Combines MSE and MAE. Robust to outliers.

Less sensitive to outliers than MSE
Smoother than MAE

Use for: Regression with noisy data

python

Output:

Click "Run Code" to see output

Optimization Algorithms

Stochastic Gradient Descent (SGD)

Update weights using gradient of loss.

θ = θ - α·∇L
α = learning rate

✓ Simple, works well | ✗ Can be slow, sensitive to learning rate

SGD with Momentum

Accelerate in consistent directions, dampen oscillations.

v = β·v + ∇L
θ = θ - α·v
β = momentum (typically 0.9)

✓ Faster convergence, escapes local minima better

RMSprop

Adaptive learning rate per parameter.

Divides learning rate by running average of gradient magnitudes
Good for non-stationary objectives

✓ Works well for RNNs

Adam (Adaptive Moment Estimation)

Combines momentum and RMSprop. Most popular optimizer.

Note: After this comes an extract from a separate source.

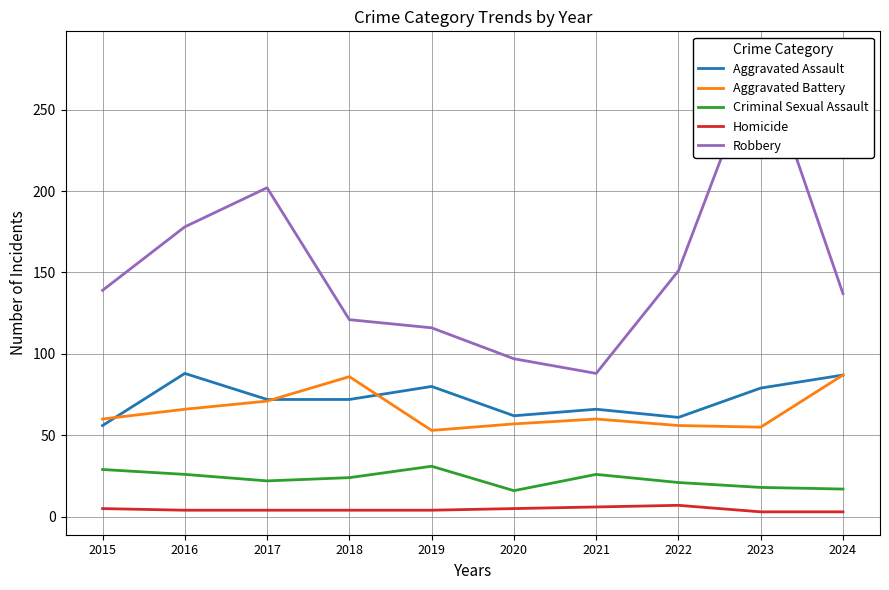

What is the average value of the Aggravated Assault series?

72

Maintains running averages of both gradients and squared gradients
Adaptive learning rates + momentum

✓ Works well out-of-the-box, default choice for most tasks

AdamW

Adam with decoupled weight decay (better regularization).

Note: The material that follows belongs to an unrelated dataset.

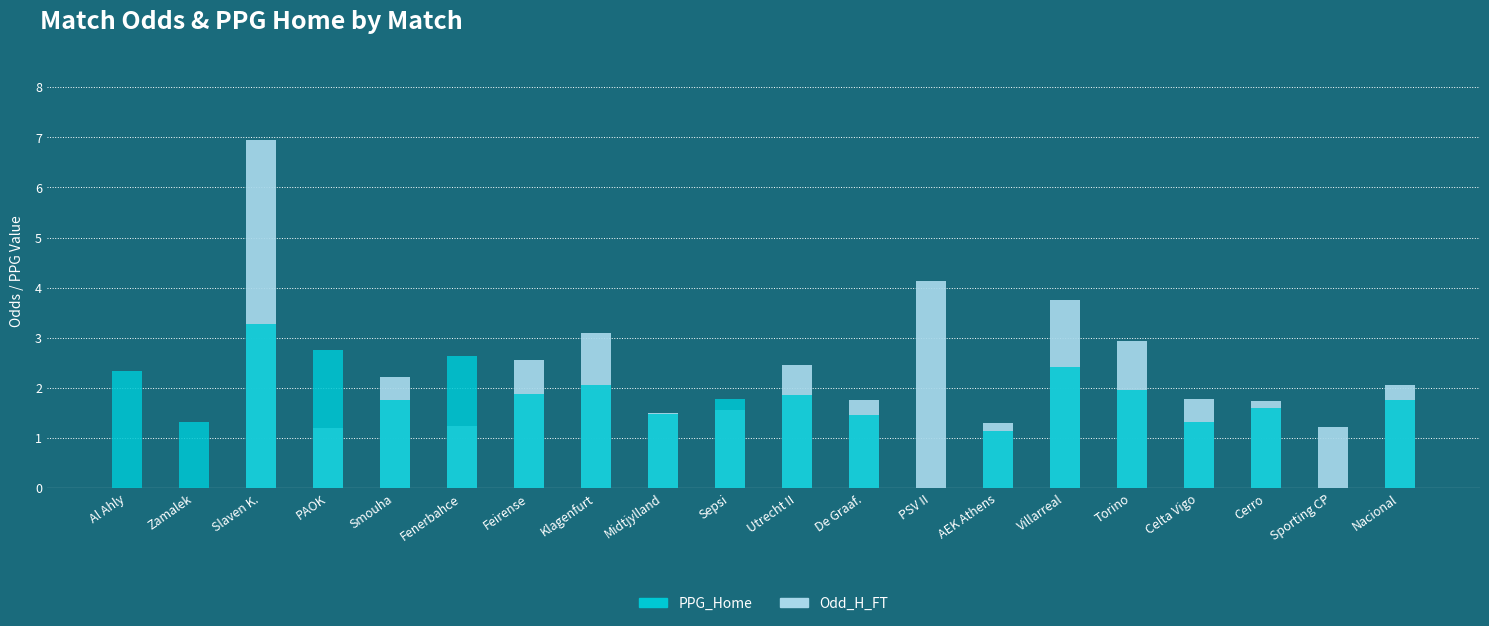

What is the value of the PPG_Home bar at the 11th from the left?

1.9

Fixes weight decay implementation in Adam
Better generalization

✓ State-of-the-art for transformers and large models

Learning Rate

The most important hyperparameter. Controls step size during optimization.

Too High

Overshoots minimum, loss diverges.

Training unstable
Loss explodes

Just Right

Converges smoothly to minimum.

Steady progress
Good convergence

Too Low

Slow progress, may get stuck.

Very slow training
May not converge

Learning Rate Schedules

Step Decay: Reduce LR by factor every N epochs

Exponential Decay: Gradually decrease over time

Cosine Annealing: Oscillate LR in cosine pattern

Warm-up: Start low, increase, then decrease

Choosing Loss & Optimizer

Task Type

Recommended Loss

Regression

MSE, MAE, Huber

Binary Classification

Binary Cross-Entropy

Multi-class Classification

Categorical Cross-Entropy

Image Segmentation

Dice Loss, IoU Loss

Optimizer Recommendations:

▹Default choice: Adam (lr=0.001) or AdamW

▹For transformers: AdamW with warm-up

▹For CNNs: SGD with momentum (lr=0.01-0.1)

▹For RNNs: Adam or RMSprop

▹Always use learning rate scheduling

Key Takeaway: Loss functions define what to optimize. Optimizers determine how to optimize. Adam is a safe default, but experiment with learning rates and schedules for best results.